Oh, and I am really, really looking forward to reading your other books.
Hey Theresa – thanks for rescuing that copy of NSITT and giving it a good home. I’m sure Joseph Smith and Germain Greer are thankful that it is no longer bringing the tone down in the Mormon/Feminist pile at your local second-hand bookshop.
I’m really pleased that the book inspired you to set off on your own adventure. I had hoped that by revelling in the more perverse aspects of travel in NSITT I’d encourage others to as well. It seems I have succeeded!
Have a great time in Africa.
BTW, if you’re serious about getting more of my books try Swahili for the Broken-Hearted next. I travelled up the east coast of Africa from Cape Town to Cairo so it probably covers some of the places you’re going.
if i took a photo of my copy NSITT, you would laugh.
It is in such horrible condition and both the front & back covers are quite worn and wrinkled as well as various pen scribble marks in a few languages other than english. Not to mention a few coffee stains and tears in a few pages.
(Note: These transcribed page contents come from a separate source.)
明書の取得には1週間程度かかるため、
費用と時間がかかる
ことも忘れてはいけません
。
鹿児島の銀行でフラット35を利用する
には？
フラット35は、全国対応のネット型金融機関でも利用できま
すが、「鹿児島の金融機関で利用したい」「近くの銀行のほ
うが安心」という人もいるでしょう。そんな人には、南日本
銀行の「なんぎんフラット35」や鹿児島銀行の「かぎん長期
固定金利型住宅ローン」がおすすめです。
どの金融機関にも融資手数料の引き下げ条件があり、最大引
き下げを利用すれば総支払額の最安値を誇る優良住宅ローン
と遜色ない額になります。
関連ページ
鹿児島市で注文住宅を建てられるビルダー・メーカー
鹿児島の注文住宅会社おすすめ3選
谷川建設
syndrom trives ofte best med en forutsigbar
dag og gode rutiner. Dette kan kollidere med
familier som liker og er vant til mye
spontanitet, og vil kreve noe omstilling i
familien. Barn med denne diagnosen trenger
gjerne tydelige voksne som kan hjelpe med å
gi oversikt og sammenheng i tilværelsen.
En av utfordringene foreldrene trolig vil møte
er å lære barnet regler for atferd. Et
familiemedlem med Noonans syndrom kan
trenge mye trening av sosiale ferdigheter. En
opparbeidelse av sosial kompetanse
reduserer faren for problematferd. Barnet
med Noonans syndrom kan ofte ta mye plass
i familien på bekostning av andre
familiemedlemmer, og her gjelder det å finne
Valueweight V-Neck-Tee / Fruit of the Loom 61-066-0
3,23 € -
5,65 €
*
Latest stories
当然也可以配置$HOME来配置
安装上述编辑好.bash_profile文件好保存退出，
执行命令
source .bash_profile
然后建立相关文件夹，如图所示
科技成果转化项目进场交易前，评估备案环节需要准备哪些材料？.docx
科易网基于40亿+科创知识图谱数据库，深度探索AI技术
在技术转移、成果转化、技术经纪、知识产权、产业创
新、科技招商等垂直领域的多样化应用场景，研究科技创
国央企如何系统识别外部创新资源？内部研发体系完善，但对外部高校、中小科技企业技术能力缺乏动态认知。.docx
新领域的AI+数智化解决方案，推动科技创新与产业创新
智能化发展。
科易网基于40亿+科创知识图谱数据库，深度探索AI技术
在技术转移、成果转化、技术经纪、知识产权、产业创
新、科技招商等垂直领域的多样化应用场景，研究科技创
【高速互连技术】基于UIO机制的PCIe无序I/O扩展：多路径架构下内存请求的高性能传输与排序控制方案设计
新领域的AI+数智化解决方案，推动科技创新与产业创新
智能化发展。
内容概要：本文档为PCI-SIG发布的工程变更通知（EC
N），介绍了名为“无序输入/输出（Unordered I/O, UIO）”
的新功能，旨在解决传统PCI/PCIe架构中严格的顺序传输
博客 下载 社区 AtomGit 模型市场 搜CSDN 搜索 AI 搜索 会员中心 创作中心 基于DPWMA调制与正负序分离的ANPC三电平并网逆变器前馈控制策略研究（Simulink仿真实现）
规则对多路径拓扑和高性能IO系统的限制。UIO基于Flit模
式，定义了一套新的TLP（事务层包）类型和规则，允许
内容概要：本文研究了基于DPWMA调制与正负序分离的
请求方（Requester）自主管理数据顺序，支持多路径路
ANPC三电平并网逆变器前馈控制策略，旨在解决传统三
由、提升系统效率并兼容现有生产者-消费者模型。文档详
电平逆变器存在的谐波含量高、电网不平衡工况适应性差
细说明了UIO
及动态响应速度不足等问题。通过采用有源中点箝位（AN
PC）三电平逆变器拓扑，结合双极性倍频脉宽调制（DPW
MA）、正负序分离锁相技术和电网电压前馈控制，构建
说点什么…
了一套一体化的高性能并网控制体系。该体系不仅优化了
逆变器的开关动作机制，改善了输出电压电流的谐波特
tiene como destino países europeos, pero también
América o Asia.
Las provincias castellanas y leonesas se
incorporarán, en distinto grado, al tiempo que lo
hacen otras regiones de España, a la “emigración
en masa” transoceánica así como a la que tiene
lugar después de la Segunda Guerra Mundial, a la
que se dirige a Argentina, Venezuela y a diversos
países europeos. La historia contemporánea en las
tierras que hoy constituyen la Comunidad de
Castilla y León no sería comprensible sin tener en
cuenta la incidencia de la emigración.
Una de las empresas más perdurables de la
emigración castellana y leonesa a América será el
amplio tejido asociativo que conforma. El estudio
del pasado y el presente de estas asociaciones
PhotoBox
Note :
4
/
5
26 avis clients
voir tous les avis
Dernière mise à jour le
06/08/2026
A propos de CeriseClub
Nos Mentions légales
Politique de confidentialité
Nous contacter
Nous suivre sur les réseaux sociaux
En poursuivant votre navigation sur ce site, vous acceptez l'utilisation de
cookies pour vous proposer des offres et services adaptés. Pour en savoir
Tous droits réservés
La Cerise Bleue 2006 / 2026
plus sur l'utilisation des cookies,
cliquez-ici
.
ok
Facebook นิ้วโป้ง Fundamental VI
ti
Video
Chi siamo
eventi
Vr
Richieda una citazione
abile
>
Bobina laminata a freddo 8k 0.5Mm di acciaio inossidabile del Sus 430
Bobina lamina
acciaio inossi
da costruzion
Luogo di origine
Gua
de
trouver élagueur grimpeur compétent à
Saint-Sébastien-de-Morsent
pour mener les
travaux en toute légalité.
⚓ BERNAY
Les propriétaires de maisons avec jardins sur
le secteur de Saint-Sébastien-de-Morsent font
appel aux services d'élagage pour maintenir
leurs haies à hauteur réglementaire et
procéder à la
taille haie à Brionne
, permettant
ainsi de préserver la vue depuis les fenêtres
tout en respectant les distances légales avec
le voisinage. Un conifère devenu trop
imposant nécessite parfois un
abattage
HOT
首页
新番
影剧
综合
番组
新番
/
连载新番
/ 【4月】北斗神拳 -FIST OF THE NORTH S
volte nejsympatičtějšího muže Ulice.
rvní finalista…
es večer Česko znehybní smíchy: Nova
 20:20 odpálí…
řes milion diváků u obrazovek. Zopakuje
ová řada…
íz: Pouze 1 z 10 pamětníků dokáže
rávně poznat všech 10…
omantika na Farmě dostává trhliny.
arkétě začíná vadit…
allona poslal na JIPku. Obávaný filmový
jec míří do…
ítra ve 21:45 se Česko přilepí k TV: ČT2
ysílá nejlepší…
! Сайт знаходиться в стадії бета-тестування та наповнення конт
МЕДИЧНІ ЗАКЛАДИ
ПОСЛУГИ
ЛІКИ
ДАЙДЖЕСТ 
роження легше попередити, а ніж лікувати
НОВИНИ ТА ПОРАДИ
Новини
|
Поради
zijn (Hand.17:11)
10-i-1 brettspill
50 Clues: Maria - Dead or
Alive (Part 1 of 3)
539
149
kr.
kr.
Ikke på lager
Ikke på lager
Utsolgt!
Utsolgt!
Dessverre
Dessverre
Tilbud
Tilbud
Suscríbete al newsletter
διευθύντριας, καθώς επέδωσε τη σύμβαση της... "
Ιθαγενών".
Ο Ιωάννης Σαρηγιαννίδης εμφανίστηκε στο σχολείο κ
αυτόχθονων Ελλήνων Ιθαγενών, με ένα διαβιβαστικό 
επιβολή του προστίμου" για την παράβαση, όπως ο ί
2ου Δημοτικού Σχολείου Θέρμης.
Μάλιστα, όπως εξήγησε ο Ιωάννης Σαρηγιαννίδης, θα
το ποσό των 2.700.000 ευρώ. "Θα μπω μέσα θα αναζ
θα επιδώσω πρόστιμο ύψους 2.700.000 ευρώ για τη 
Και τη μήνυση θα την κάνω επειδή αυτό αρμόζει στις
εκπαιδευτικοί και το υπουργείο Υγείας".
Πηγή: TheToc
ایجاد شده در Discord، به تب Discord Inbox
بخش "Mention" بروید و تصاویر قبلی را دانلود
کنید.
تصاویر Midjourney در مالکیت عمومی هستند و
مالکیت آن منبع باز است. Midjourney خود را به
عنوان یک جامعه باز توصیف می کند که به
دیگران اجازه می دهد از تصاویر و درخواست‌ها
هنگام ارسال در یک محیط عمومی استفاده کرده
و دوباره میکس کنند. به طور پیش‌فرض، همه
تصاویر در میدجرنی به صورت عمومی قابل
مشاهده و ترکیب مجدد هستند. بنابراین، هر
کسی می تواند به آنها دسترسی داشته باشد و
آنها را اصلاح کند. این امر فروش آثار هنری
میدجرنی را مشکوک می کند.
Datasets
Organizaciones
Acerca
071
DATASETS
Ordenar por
I suppose you could call my copy of NSITT well traveled, since it has traversed the globe with me wherever i have gone since i bought it back in 2001. It has definitely seen better days, but i do hold it dearly and i must thank-you for the greatest book i have ever read. It literally is my bible and i swear i could almost recite it word for word. It has got me through the darkest, dreariest days of my travels and always makes me smile.
It was this book which gave me the travel bug, and since then i have never looked back. Every time i come home (Melbourne) I just want to go back and do it all again – and i do.
So thanks for being an inspiration and a great author!
Hi Nick – glad to hear NSITT had such a positive impact. I always hope people will read one of my books and be inspired to go off and have their own adventures. That’s the impact my favourite travel books had on me.
And BTW, I’d love to see a photo of your NSITT. Maybe I could start up some kind of competition for the ‘most loved’ examples of my books. I’ve got a picture of a copy of Vroom chewed by a dog somewhere. It’s owner bought it along to an event for me to sign once. But your copy of NSITT sounds like it may be hard to beat!
Hey Peter,
Just to say, I’m reading “wrong way around” now and its good (so thanks!) but I have to say you really nailed it with the NSITT…whenever people ask me how it is to travel the world with no money whatsoever for long periods of time I just give them (or if they are not my friends…recommend them) this book. There was so much in there I recognised, I really thought I was the only person ever to have fished their contact-lens out of an indonesian toilet in the morning having thought the night before (after an arak-attack) this was probably the best place to store them…glad to see there are more idiots around to do similar stuff…really loved that. Hope to write my own book one day but I appreciate its not as simple as you make it seem from time to time to order all those crazy memories and notes from the travels.